Question #1. In the UK, London specifically, how long would someone with retrograde amnesia be kept in the hospital? Just until his head wound heals? Would he be put in a care facility or group home setting for observation? Or would they just send him home?

Question #2. He's not a doctor, but he is a genius. Is it feasible that his intellect remains intact after the head trauma? This seems to be okay, based on what I've read, but I'd like to be sure.

Here's where my plot starts getting iffy. In those missing four years, this guy basically went from being a rude, inconsiderate, arrogant SOB to someone who actually cares about other human beings. Lots of character development, which all vanishes when he forgets.

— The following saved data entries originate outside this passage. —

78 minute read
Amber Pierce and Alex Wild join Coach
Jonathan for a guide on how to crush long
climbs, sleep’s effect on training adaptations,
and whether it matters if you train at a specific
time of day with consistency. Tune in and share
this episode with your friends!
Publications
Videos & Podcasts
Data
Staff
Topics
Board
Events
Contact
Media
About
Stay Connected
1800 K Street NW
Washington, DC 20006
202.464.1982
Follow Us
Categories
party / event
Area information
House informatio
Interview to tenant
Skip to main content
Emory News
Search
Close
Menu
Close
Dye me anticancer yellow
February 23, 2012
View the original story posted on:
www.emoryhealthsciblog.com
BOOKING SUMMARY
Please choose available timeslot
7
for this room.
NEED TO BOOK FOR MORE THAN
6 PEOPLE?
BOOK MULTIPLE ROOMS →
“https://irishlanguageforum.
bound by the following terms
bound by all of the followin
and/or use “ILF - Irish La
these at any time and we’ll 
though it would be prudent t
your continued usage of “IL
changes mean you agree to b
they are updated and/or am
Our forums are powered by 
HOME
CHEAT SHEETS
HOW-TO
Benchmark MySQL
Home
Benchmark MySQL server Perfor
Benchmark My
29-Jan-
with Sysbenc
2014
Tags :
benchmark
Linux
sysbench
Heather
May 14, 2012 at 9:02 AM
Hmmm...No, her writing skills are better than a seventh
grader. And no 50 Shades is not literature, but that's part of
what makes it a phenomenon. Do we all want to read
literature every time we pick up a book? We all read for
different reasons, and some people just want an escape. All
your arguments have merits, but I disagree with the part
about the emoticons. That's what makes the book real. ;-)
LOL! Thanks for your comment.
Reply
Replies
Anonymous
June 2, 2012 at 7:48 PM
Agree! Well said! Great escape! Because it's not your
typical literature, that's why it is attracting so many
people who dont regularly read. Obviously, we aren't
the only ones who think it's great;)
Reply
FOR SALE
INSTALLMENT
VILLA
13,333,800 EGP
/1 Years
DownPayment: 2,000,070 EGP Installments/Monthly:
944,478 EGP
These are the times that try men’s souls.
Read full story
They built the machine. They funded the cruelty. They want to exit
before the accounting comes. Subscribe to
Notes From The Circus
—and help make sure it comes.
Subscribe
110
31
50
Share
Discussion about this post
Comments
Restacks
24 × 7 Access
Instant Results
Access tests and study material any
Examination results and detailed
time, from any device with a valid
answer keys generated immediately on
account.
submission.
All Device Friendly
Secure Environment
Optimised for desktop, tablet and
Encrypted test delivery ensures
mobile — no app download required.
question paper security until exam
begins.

So there's some conflict with friends who no longer put up with his crap. Eventually, he decides he needs to fix his brain.

Based on the premise that certain neurons in his brain that connect to memories are either misfiring or damaged, he decides electroshock therapy is his best bet. His doctor friend strongly advises against this treatment, especially since it's not proven to help amnesia (as far as I can tell), but he, being an arrogant know-it-all, goes ahead and does it, on his own, sneaking into the hospital. Afterwards, he stumbles around in a daze, finds his friend, and then has a major seizure.

Question #3. Would electroshock therapy trigger seizures? If so, would seizures be a permanent side-effect? Or just a one-time thing?

Question #4. Is it possible that the electroshock treatment actually does cure his amnesia, at least in part? If so, could it be psychosomatic, like a placebo? And if it does work, would it be an all-at-once recovery, or more like the memories slowly trickle back, over time?

Question #5. I know the "bump-on-the-head cure" is cliched and totally inaccurate. Is there anything that might actually work? Even accidental or partial? Like, kissing his fiancee, someone he doesn't remember, and having flashbacks to their time together? Or even spontaneous recovery for no apparent reason?

That's all for now . . . thanks in advance!